University of the Holy Quran and Islamic Sciences
- Type: Public
- Established: 1990; 36 years ago
- Chancellor: Ebrahim Norin Ebrahim
- Location: Omdurman, Khartoum State, Sudan 15°38′03″N 32°29′29″E﻿ / ﻿15.6343°N 32.4914°E
- Website: qunv.net23.net/en/

= University of the Holy Quran and Islamic Sciences =

State university in Omdurman, Khartoum, Sudan

The University of the Holy Quran and Islamic Sciences is a university in the state of Khartoum, Sudan.

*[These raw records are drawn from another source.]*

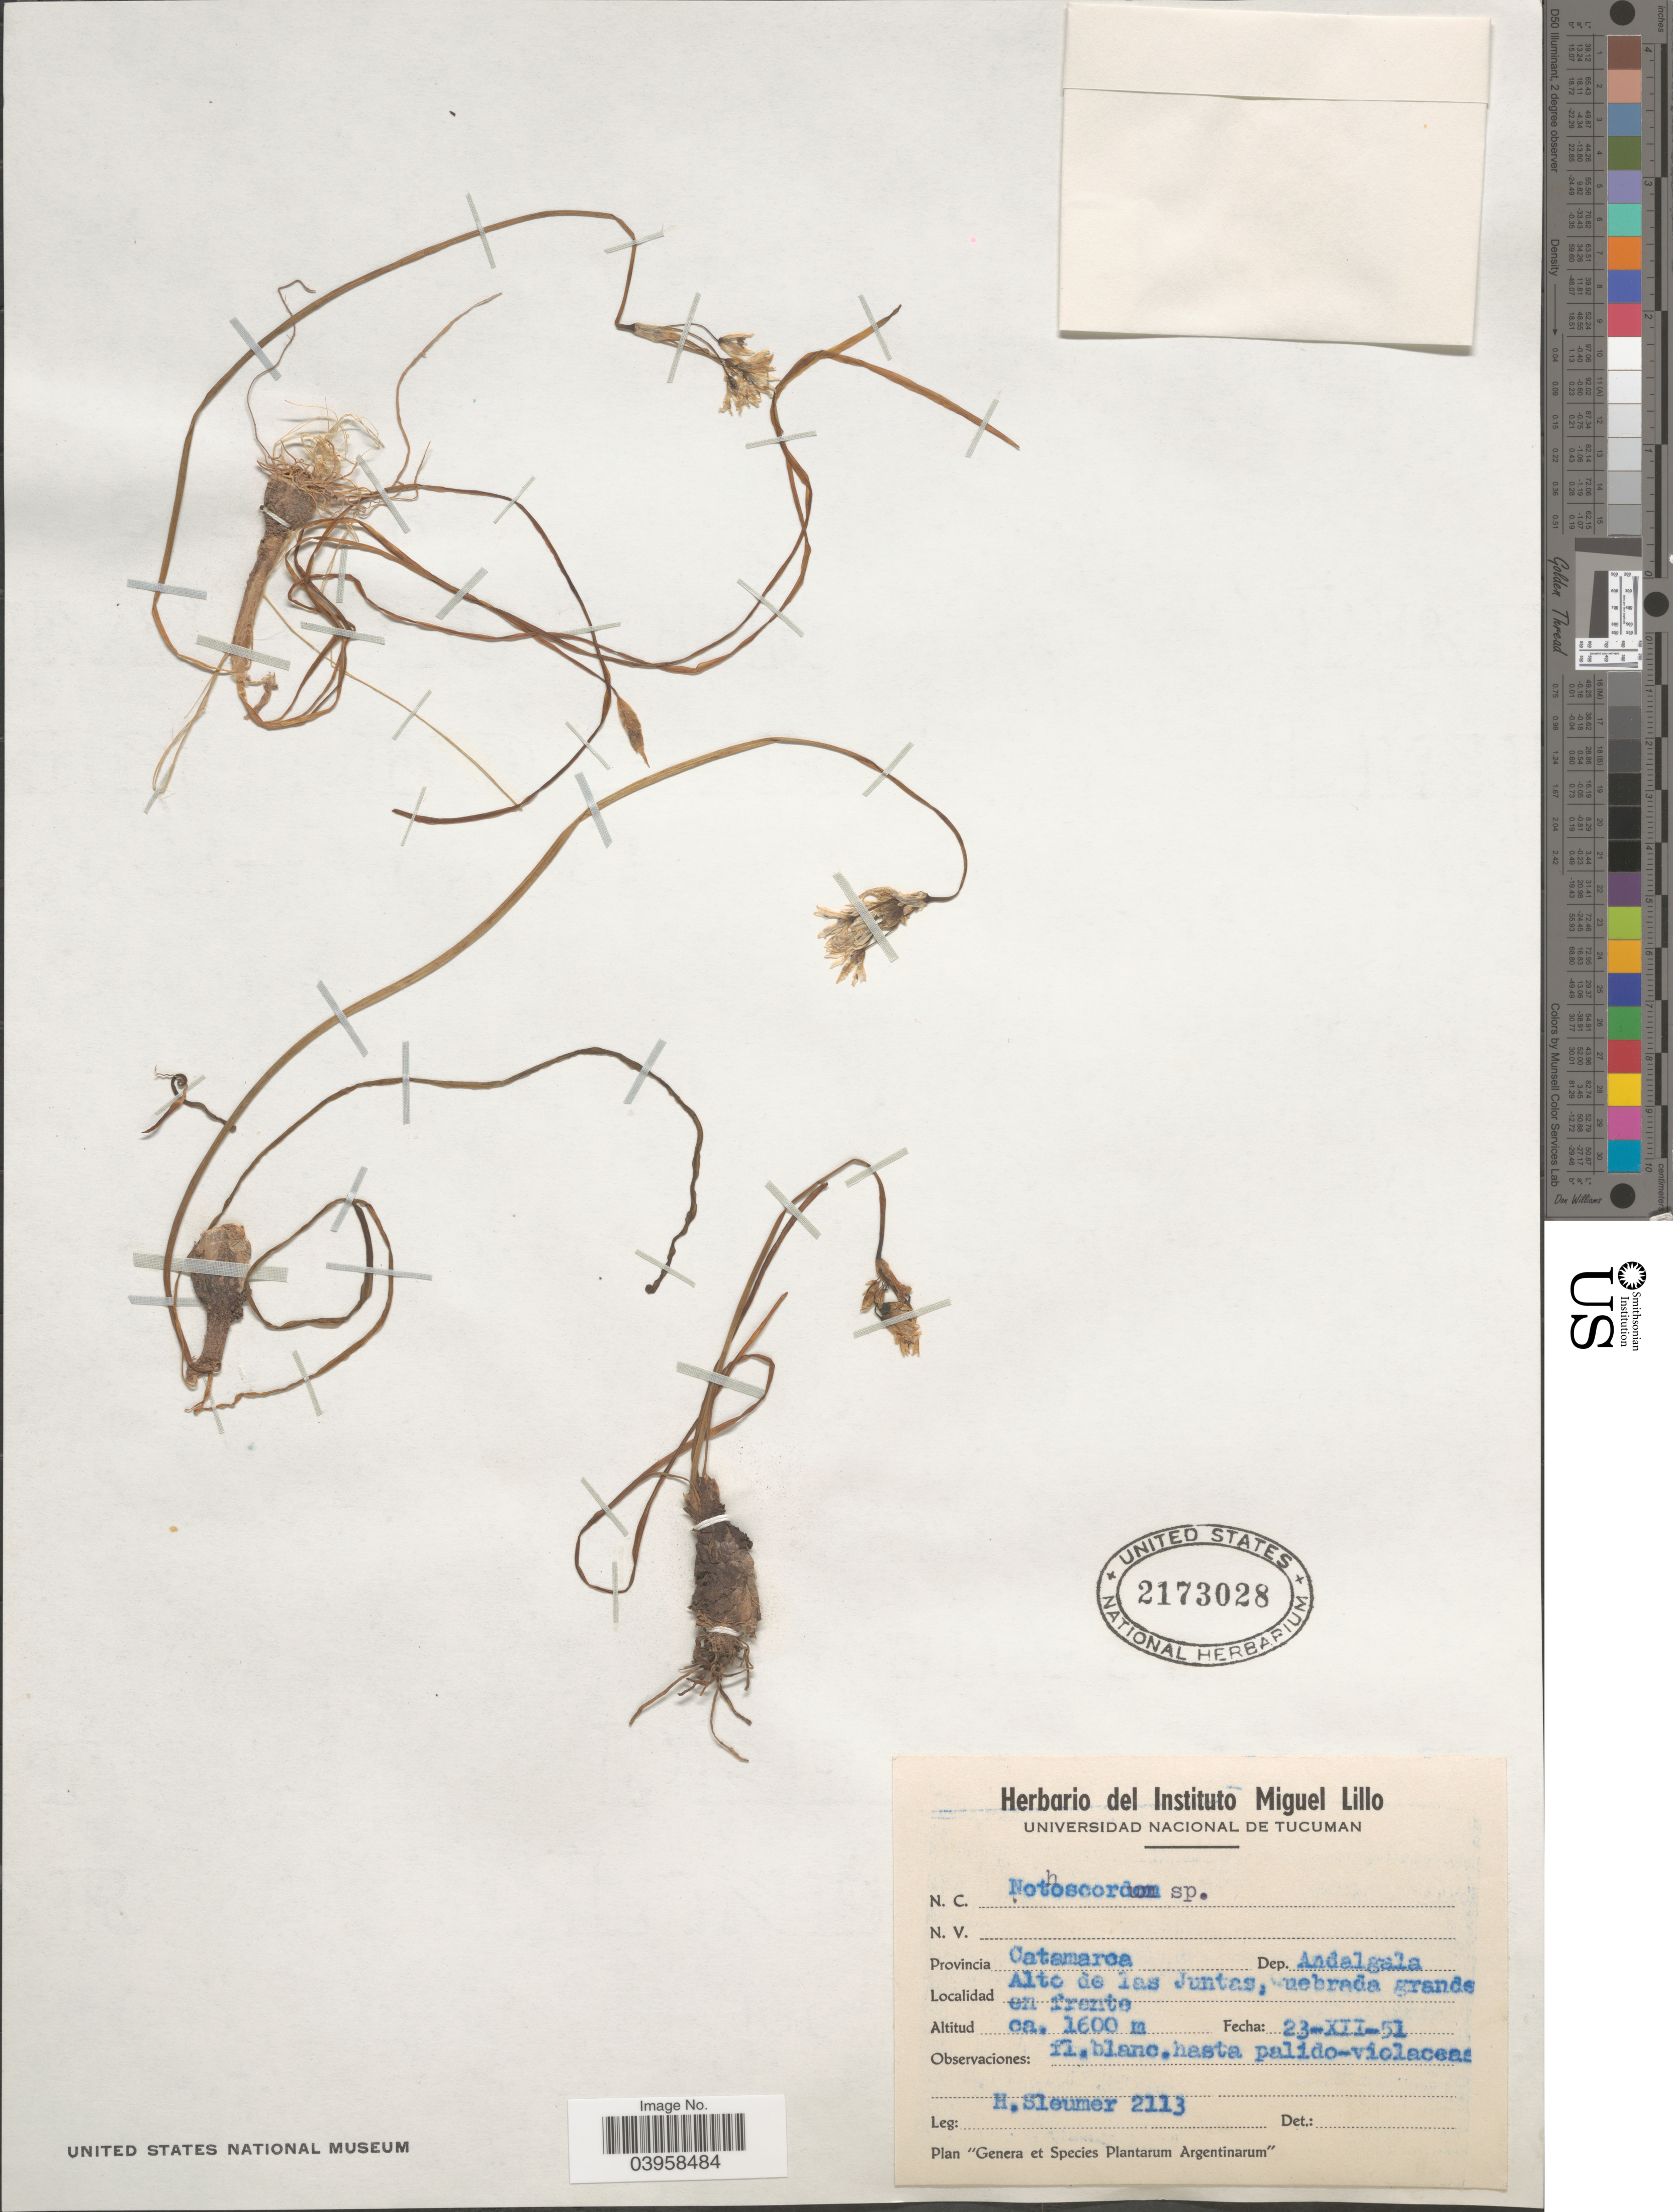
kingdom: Plantae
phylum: Tracheophyta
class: Liliopsida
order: Asparagales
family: Amaryllidaceae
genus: Nothoscordum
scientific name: Nothoscordum sp.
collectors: H. O. Sleumer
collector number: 2113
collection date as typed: Transcribed d/m/y: 23/12/51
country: Argentina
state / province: Catamarca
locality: Dep. Andalgala. Alto de las Juntas, Quebrada grande en frente.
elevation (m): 1600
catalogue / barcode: US 2173028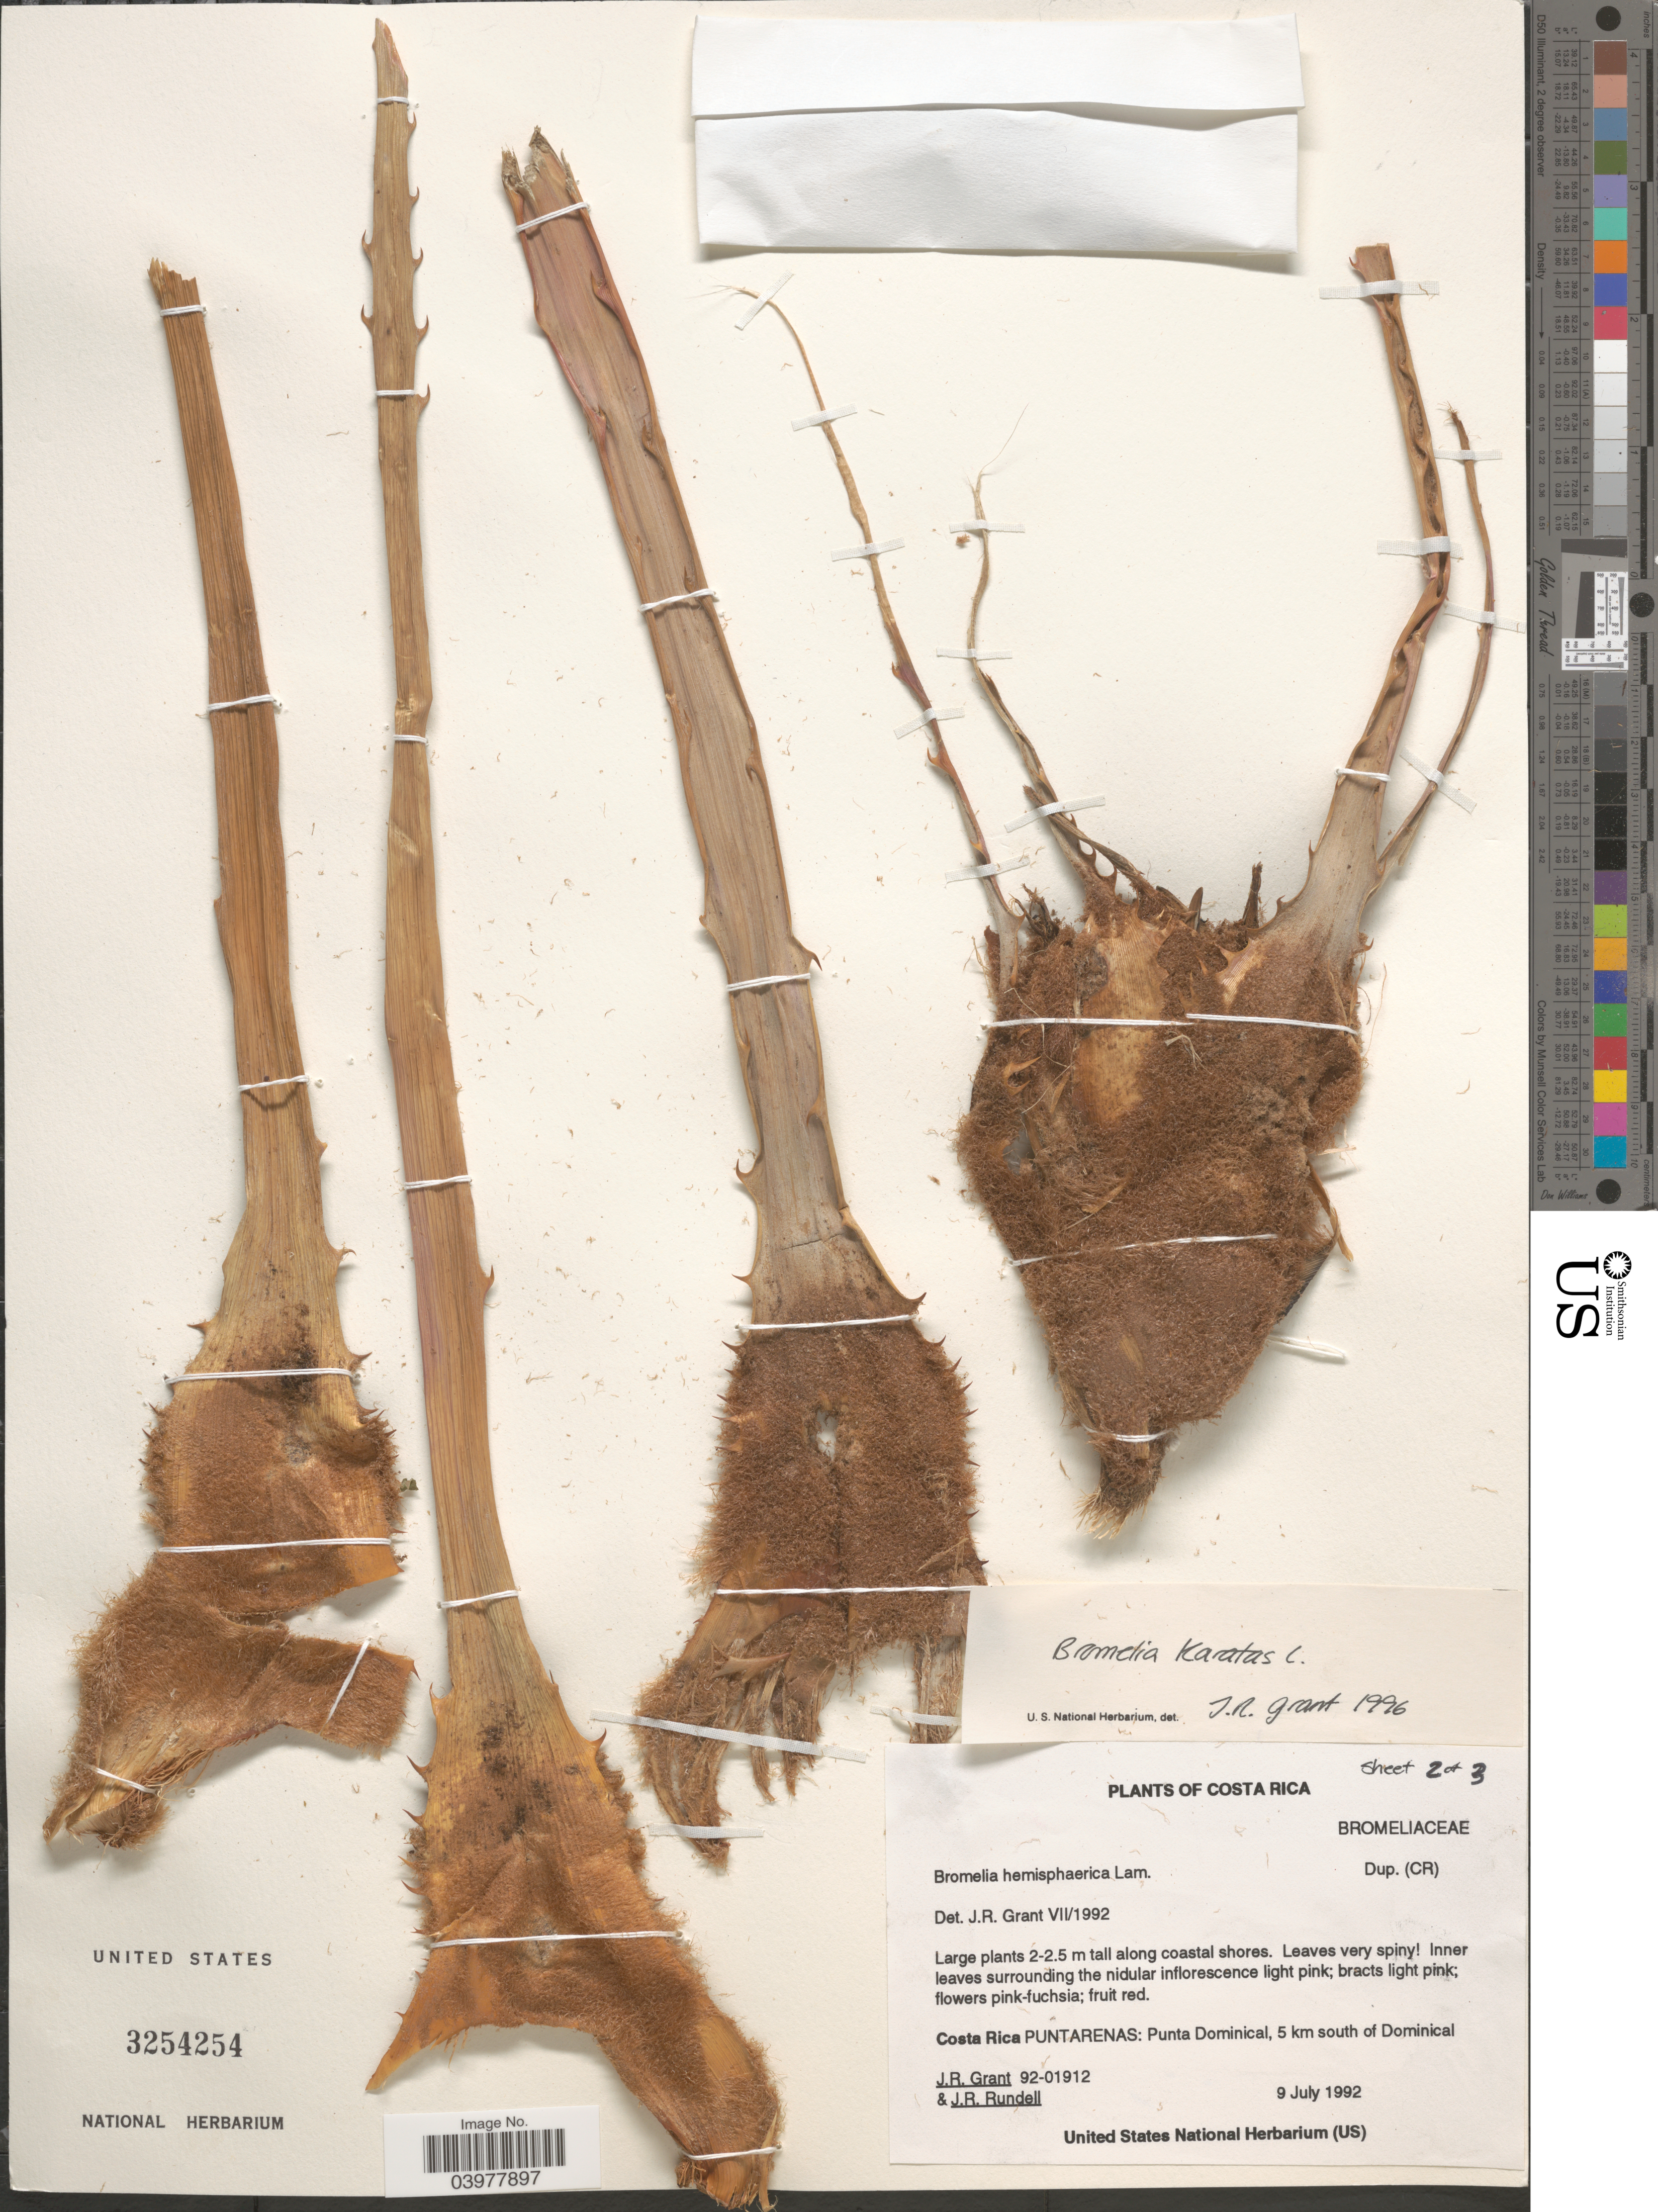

It is based in Omdurman.

==History==
The University of Holy Quran and Islamic Sciences was established in 1990.
The new university combined the existing Holy Quran College, established in 1981, and the Omdurman Higher Institute, established in 1983.
The Omdurman Higher Institute consisted of the Sharia College, Arabic Language College and Girls' College.
The university is government-owned, funded by the Ministry of Higher Education and Scientific Research.

==Programs==
The university teaches Quran, the Sunnah of the Prophet, the Arabic language and principles of religion and community life.
Students learn the heritage of Arabic and Islamic civilization.
Colleges are the College of the Holy Quran, Faculty of Sharia, Faculty of Arabic Language, Faculty of Da'wa and Media, Economics and Administrative Sciences, Social Sciences, Education, School of Languages, Graduate Studies and Community College.
Although based in Omdurman, the university has faculties in all the states of Sudan.

==Affiliations==
The university belongs to the Union of Arab Universities, the Union of African Universities and Union of Islamic Universities, and cooperates with the Islamic Organization for Culture, Education and Sciences.
It is also a member of the Federation of the Universities of the Islamic World.